This stuff is really fascinating. I just can't help wasting time on it. (I already have a very fast 0x88/mailbox-based move generator, and it is about the only thing I have, so I should really start working on search and evaluation... But for a mathemagician this stuff is almost irrisistable! )
I have a pretty good idea why minimal-bit magics aren't possible even with redundant bits. XORing the redundancy bits for these sparse bitsets is really the same as addition, so setting redundancy bits is equivalent to adding a constant to the product. This can already be acheived quite effectively by havibng only a single redundancy bit that is always set.
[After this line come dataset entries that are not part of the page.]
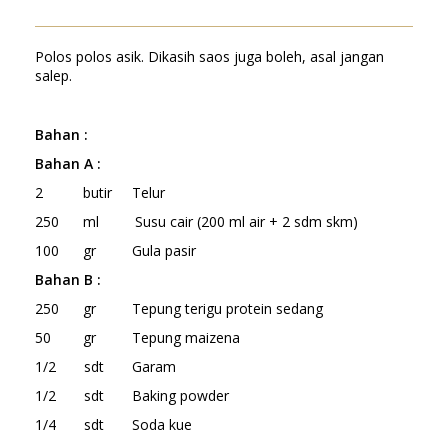
Polos polos asik. Dikasih saos juga boleh, asal jangan
salep.
Bahan
:
Bahan A :
2 butir Telur
250 ml Susu cair (200 ml air + 2 sdm skm)
100 gr Gula pasir
Bahan B :
250 gr Tepung terigu protein sedang
50 gr Tepung maizena
1/2 sdt Garam
1/2 sdt Baking powder
1/4 sdt Soda kue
Without any computational overhead you could always leave the bit for one of the corner squares set (in both the masks and the AllPieces board). If you take a1 for that (the lsb!), it can be moved into the region of the key bits through the high bits of the magic, independent of anything else.
But it doesn't help much. The Bishop occupancy set has upto 9 bits, (in the center), and the Rook occupancy set upto 12 bits (for the corners). To make keys smaller than this, the magic multiplication would have to provide not only shuffling and shifting of bits to the high end of the bitboard. It would also have to do some sort of compression, by conveniently mapping occupancies that result in the same attack set onto the same key.
This now, can't be done. Multiplication with a constant (magic or otherwise) is a linear process, so it basically produces a linear combination of the occupancy bits occ[k]:
product = SUM w[k]*occ[k] + offset
Even in the ideal case where we could set the weights w[k] totally independently (because the occ[k] bits were spread out over the word farther apart than the key length), the weight of one bit is always the same, and not dependent on the presence or absence of other bits. (i.e. there are no terms like occ[k]*occ[m] contributing to the product). Rounding (clipping off the low bits) can introduce a very mild non-linear interaction between the bits (e.g. if they are both 1 the sum just exceeds the boundary between two 'quantization levels', but if only one or non are set, it is just below it). But you can use this trick only ones, by cleverly scaling the weights and chosing an offset (from the redundancy bits). And the type of compression we need is highly non-linear:
Suppose we are looking at 3 occupncy bits on one ray. They can have 8 states, that result in 4 different attack sets. If I write the first square on the ray (nearest to the attacker) left, these would be:
000: 4 moves
001: 3 moves
010: 2 moves
011: 2 moves
100: 1 move
101: 1 move
110: 1 move
111: 1 move
In theory the number of moves can be represented by 2 bits, one bit less than the occupancy. We see that the rightmost occupancy bit only makes a difference once (3 or 4 moves). This can be achieved by giving it a weight that is smaller than the quantization step, and tuning the offset such that this small step just exceeds the first threshold, but doesn't make any significant contribution when any of the other bits are set (i.e. any combination of their weights always stay clear of other thresholds.)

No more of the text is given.